今回は単一のテーブルデータとして、分類タスクの入門でお馴染みのirisデータセットを利用します。 SDVではテーブルデータをGaussianCopura Model(正規コピュラモデル)*4に基づいてモデリングし、データを合成していきます。 SDVで利用できるモデルはGaussianCopura Modelの他にも、CTGAN ModelやCopulaGAN Modelがあります。
また、時系列データ、リレーションを有する複数テーブルのデータセットに対するSDVライブラリの使用方法については公式のチュートリアルやこちらで説明されているので、興味があればご参照ください。
合成データで学習した機械学習モデルの有効性を検証する方法
SDVにより合成したデータで学習したモデルと、実データで学習したモデルの精度を比較します。 データ分割での意図せぬ特徴量やターゲット変数の偏りを防ぐするため、以下のK分割交差検証を行います。
- データセット全体を5分割し、1/5をテストデータ、4/5を学習データとする
- 4/5の学習データでSDVモデル(GaussianCopura Model)を学習させ、学習データと同数のデータを合成する
- 合成データでロジスティック回帰モデルを学習させる
- 学習データでロジスティック回帰モデルを学習させる
- テストデータに対しての2モデルの精度を評価する
上記ステップにおける2~5を5分割繰り返し、平均値を算出します。
また、合成データにおけるモデル改善と実データにおけるモデル改善の対応を確かめるため、ロジスティック回帰モデルの正則化パラメータを複数設定します。
検証
今回はローカルのDockerコンテナ上で検証しました。 以下で紹介するコードはGitHubで確認できます。
まず、次のコマンドでsdvライブラリをインストールします。
!pip install sdv
sdvライブラリをインストール後、いったん、データセット全体をSDVで学習して合成したデータと、元のデータの分布を比較してみます。 なお、検証ではscikit-learnのirisデータセットを使用します。 以下はデータセット全体をSDVで学習し、学習データと同数のデータを合成するコードです。

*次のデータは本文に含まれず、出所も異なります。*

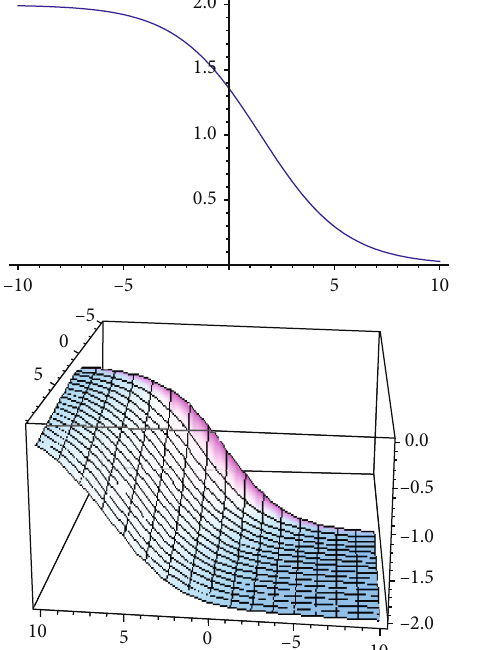
Figure 5: 2D and 3D graphics for hyperbolic traveling wave solution (32) at f β = 0 : 5, r = 1, q = 1, c = 1 g :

from sdv.tabular import GaussianCopula from sklearn.datasets import load_iris # 変数定義 field_transformers = { 'sepal length (cm)': 'float', 'sepal width (cm)': 'float', 'petal length (cm)': 'float', 'petal width (cm)': 'float', 'target': 'categorical' } gc = GaussianCopula(field_transformers=field_transformers) # irisデータセットをロード iris = load_iris() # 特徴量 data = iris.get('data') # ターゲット変数 target = iris.get('target') # 特徴量とターゲット変数をまとめてDataFrameに変換 data_tmp = pd.concat([pd.DataFrame(data, columns=iris.get('feature_names')), pd.DataFrame(target, columns=['target'])], axis=1) # GaussianCopulaでモデリング gc.fit(data_tmp) # 合成するデータ数 N = len(data_tmp) # GaussianCopulaからデータを合成 sampled = gc.sample(N)
元のデータのペアプロットを確認します。
# 元のデータのペアプロット g = sns.pairplot(data=data_tmp, hue='target') g.fig.suptitle('original Data', y=1.02)
次に、合成データのペアプロットを確認します。
# 合成データのペアプロット g = sns.pairplot(data=sampled, hue='target') g.fig.suptitle('generated Data by SVD', y=1.02)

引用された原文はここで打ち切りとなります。